Liposomal amphotericin B is a second-line treatment option recommended for CAPA9,11. It can also be considered a first-line drug when the level of azole resistance exceeds 10%. A combination of echinocandins and voriconazole or isavu- conazole can be an option for suspected azole-resistant cases, along with a concomitant test for azole resistance. However, echinocandins monotherapy is not recommended. Some experts propose that addition of nebulized liposomal amphotericin B helps to control fungal growth in patients with invasive Aspergillus tracheobronchitis12. Although there is a case report35 of successful treatment of post-influenza pseudomembranous necrotizing bronchial aspergillosis with nebulized liposomal amphotericin, benefit of antifungal nebulizer in CAPA patients is uncertain due to lack of evidence.

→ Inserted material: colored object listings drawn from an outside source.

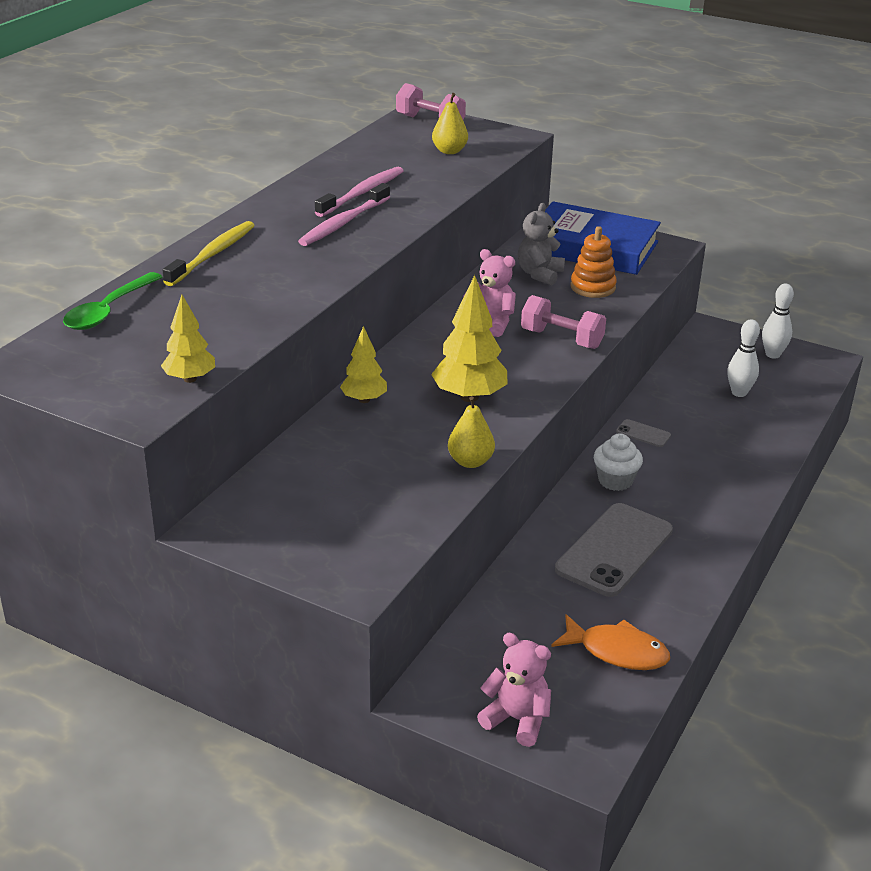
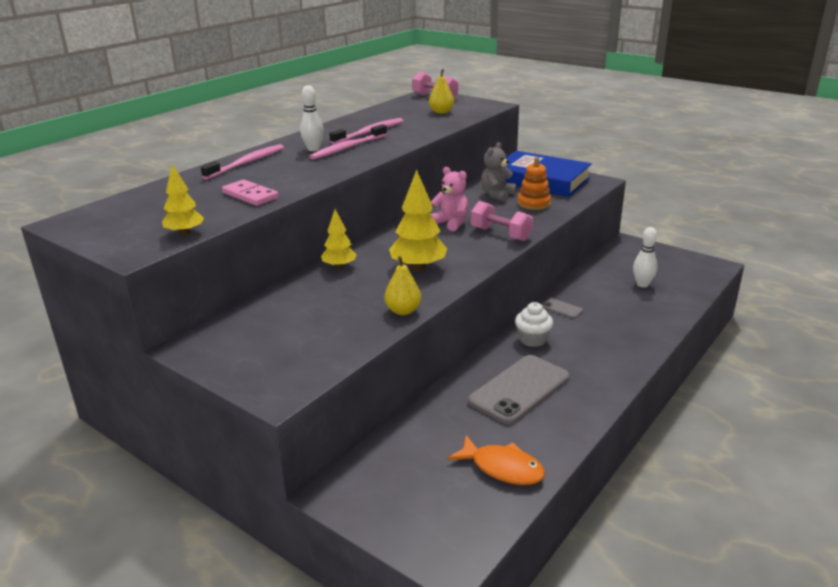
camera: 10 degrees right, 5 degrees down
green spoon [63,272,162,330] -> none
yellow toothbrush [163,221,255,286] -> pink toothbrush [201,144,284,180]
pink teddy bear [477,633,551,747] -> none
white bowling pin [762,284,794,359] -> white bowling pin moved to [300,85,324,151]
none -> pink domino [222,179,279,206]

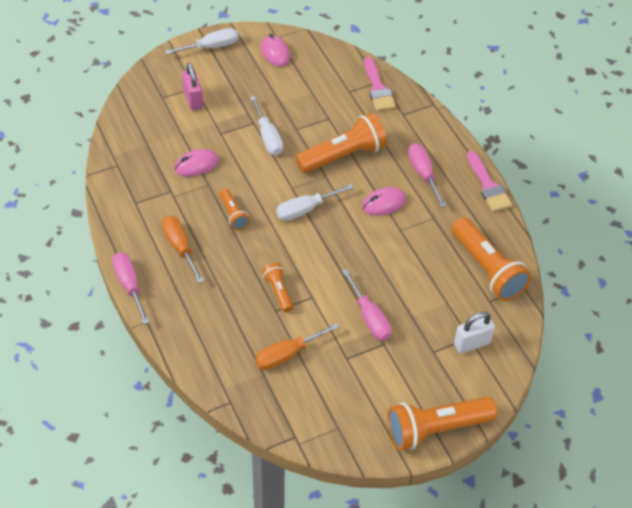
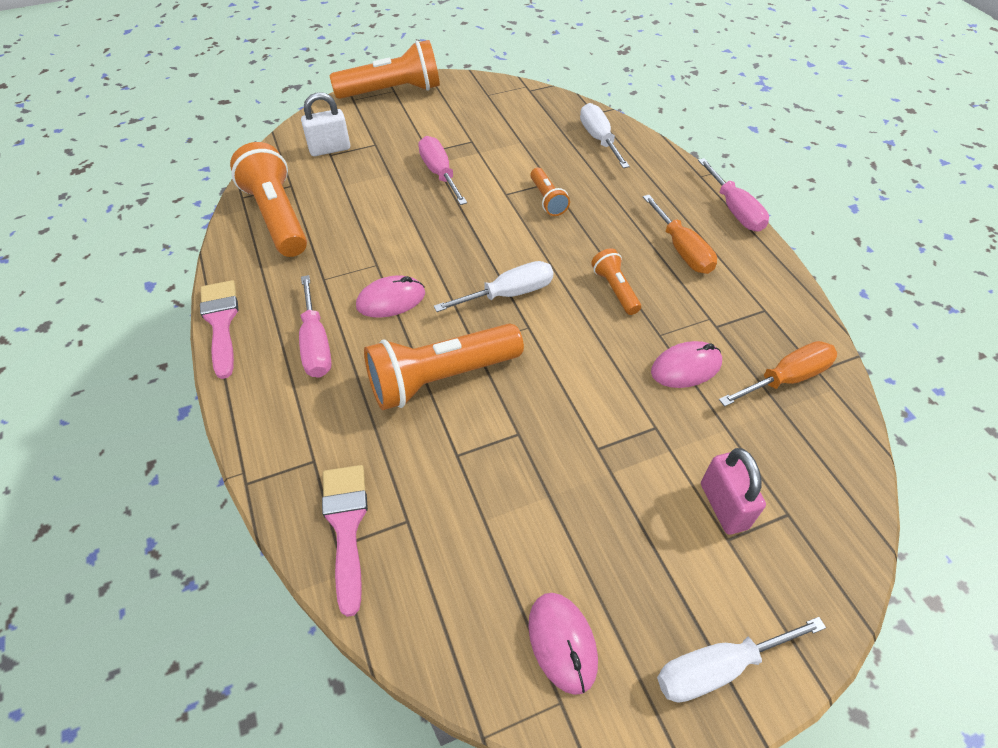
camera: 175 degrees left, 0 degrees up
white screwdriver [250,96,283,155] -> white screwdriver moved to [580,103,630,168]
orange screwdriver [255,323,339,370] -> orange screwdriver moved to [719,341,837,407]

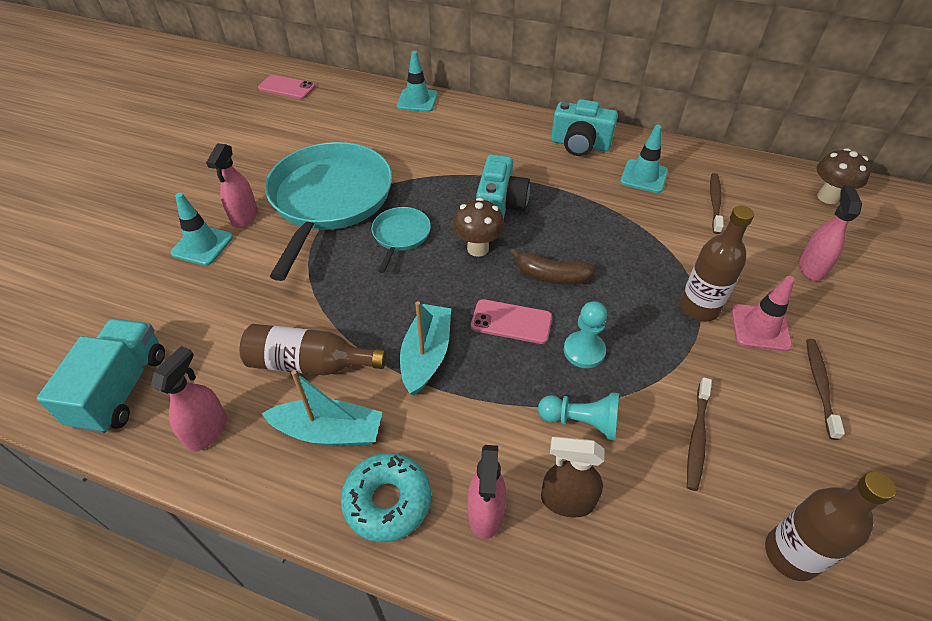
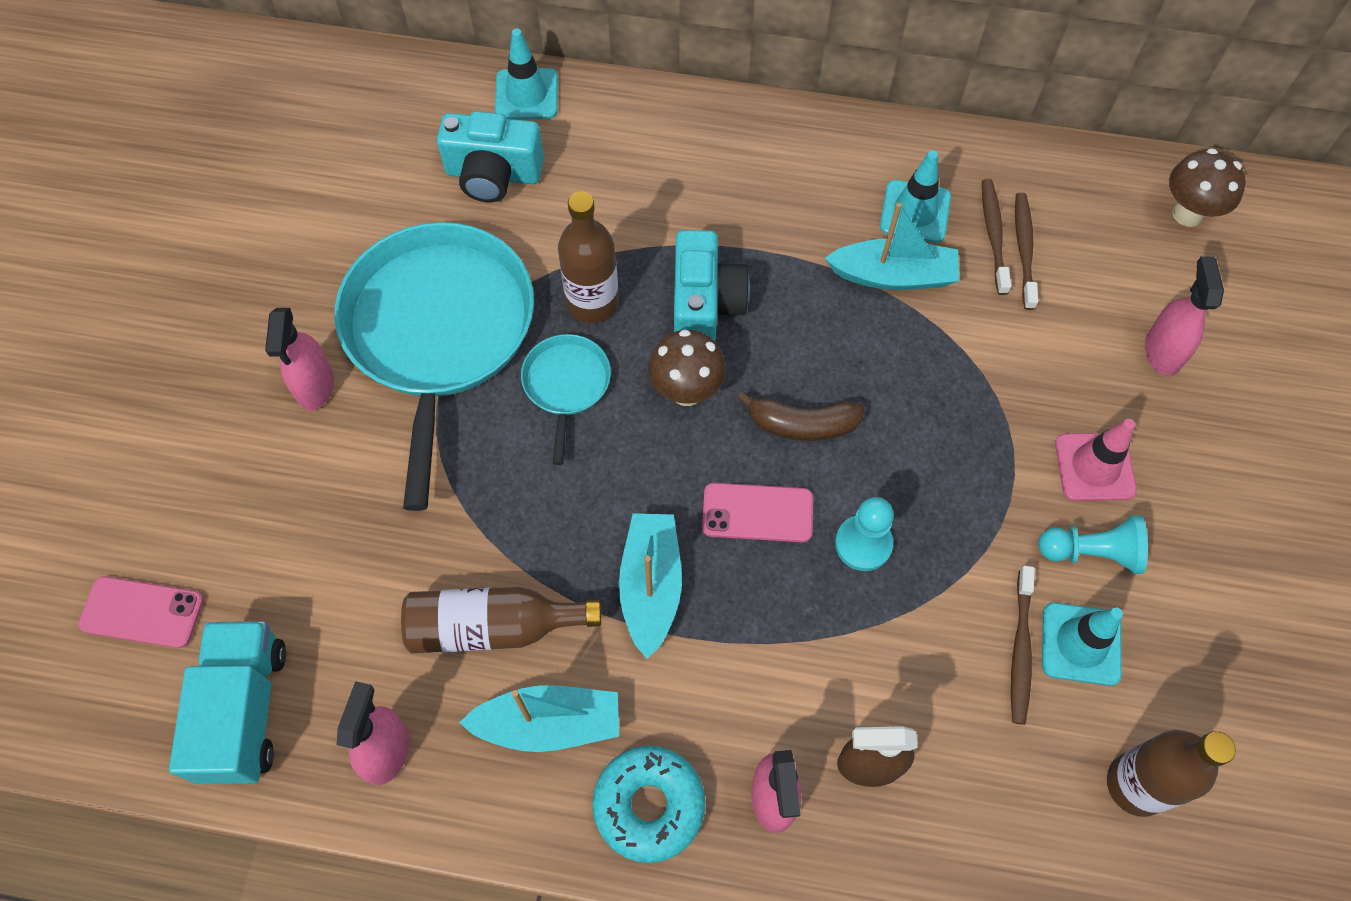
camera: 10 degrees left, 15 degrees up
turquoise traffic cone [170,193,233,265] -> turquoise traffic cone moved to [1042,603,1123,686]
pink phone [258,75,315,99] -> pink phone moved to [78,576,204,648]
turquoise pawn [538,393,619,440] -> turquoise pawn moved to [1038,515,1148,574]
turquoise camera [551,99,618,156] -> turquoise camera moved to [437,111,544,203]
brown bottle [680,206,754,322] -> brown bottle moved to [558,191,619,323]
brown toothbrush [806,339,845,440] -> brown toothbrush moved to [982,179,1011,295]
none -> turquoise boat [825,203,959,290]

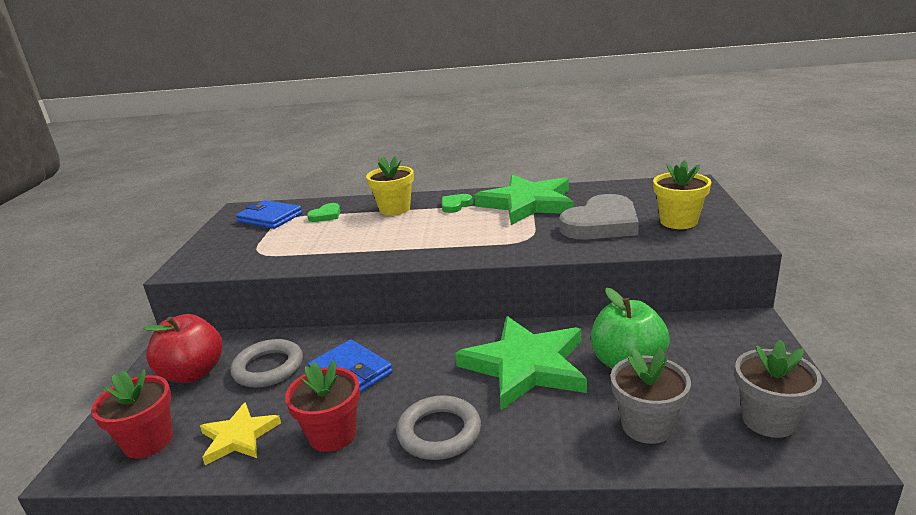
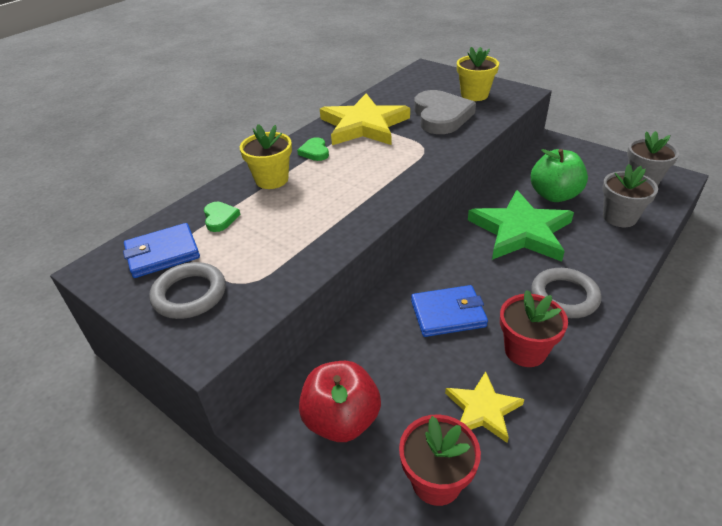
camera: 55 degrees left, 15 degrees up
grey ring [230,339,303,388] -> grey ring moved to [149,262,226,319]
green star [474,175,574,225] -> yellow star [320,93,410,145]

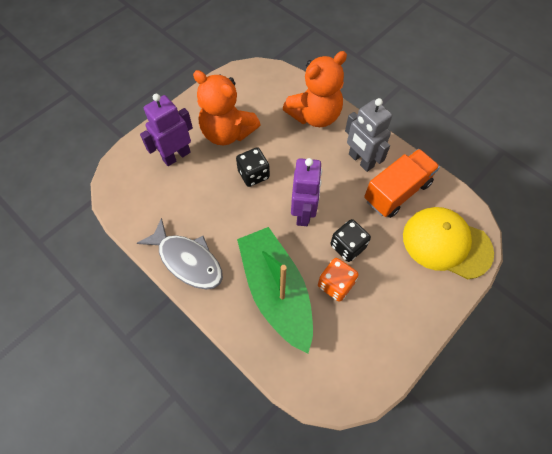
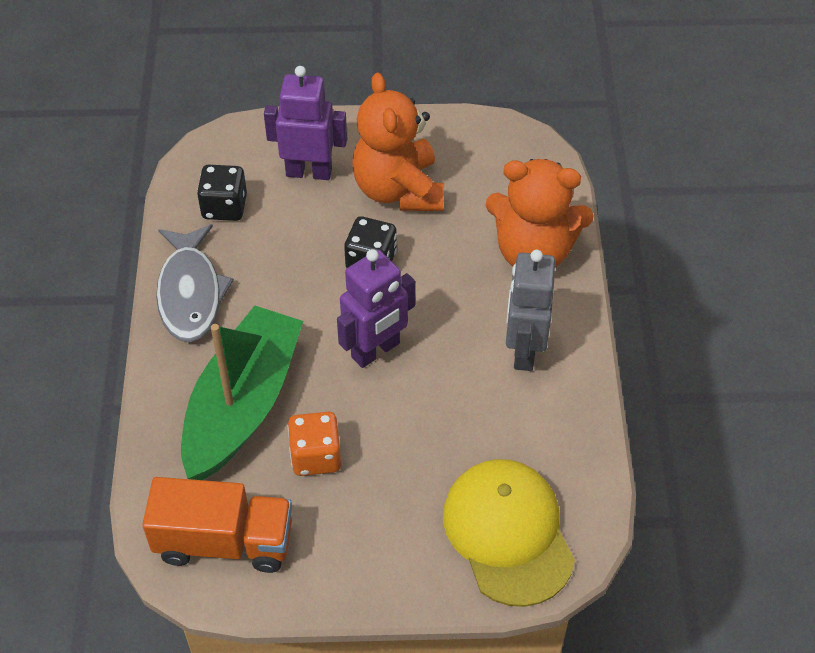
camera: 45 degrees right, 10 degrees down
black dice [331,219,371,262] -> black dice moved to [197,165,247,221]
orange truck [364,149,440,218] -> orange truck moved to [142,477,292,573]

Two observational studies have evaluated the efficacy of antifungal prophylaxis in ICU to prevent CAPA36,37. In one study36, mold-active antifungal prophylaxis, mainly through intravenous posaconazole, resulted in significant CAPA reduction. One patient was diagnosed with CAPA among 75 patients in the prophylaxis group, while 9 were recorded among 57 patients in the nonprophylaxis group. However, there was no survival benefit of antifungal prophylaxis. In another study37, patients who received prophylactic therapy twice-weekly inhaled liposomal amphotericin B, showing a lower incidence of CAPA (9%; 3 of 32) than the non- prophylaxis group (16%; 11 of 18). Although these two studies suggest the potential role of antifungal prophylaxis, there is no randomized, controlled trial that has proven the benefit of antifungal prophylaxis for CAPA. Therefore, there is no recommendation on antifungal prophylaxis in critical COVID-19 patients due to insufficient evidence for clinical use and absence of licensed prophylactic drugs9,11.

CONCLUSION

CAPA is a type of secondary infection in critical COVID-19 patients in ICUs. In contrast to IPA, CAPA occurs without a classical host factor and has a more ambiguous clinical and radiologic presentation. Airway damage and immune dysregulation caused by SARS-CoV-2 are presumed to be important pathophysiologic factors. CAPA is estimated to occur in 10% or less of COVID-19 patients admitted to ICUs and has a death risk. Suggested risk factors include the EORTC /MSGERC host factors, old age, high-dose or long-term steroid use, underlying lung disease, azithromycin use, and anti-IL-6 treatment, although this requires further verification. The ECMM/ISHAM consensus criteria published in December 2020 are widely used for diagnosis. Like IAPA, CAPA can present with the tracheobronchitis form. If indicated and feasible, bronchoscopic evaluation should be considered for diagnostic evaluation. In many ways, CAPA treatment follows the recommendations for treating IPA. Antifungal therapy is recommended if CAPA diagnosis is proven or probable. Voriconazole and isavuconazole are first-line antifungal drugs, and isavuconazole may be advantageous in the ICU setting. The effect and indication of nebulized antifungal drug are not obvious. There is no recommendation on the use of prophylactic antifungal agents; therefore, further research is needed.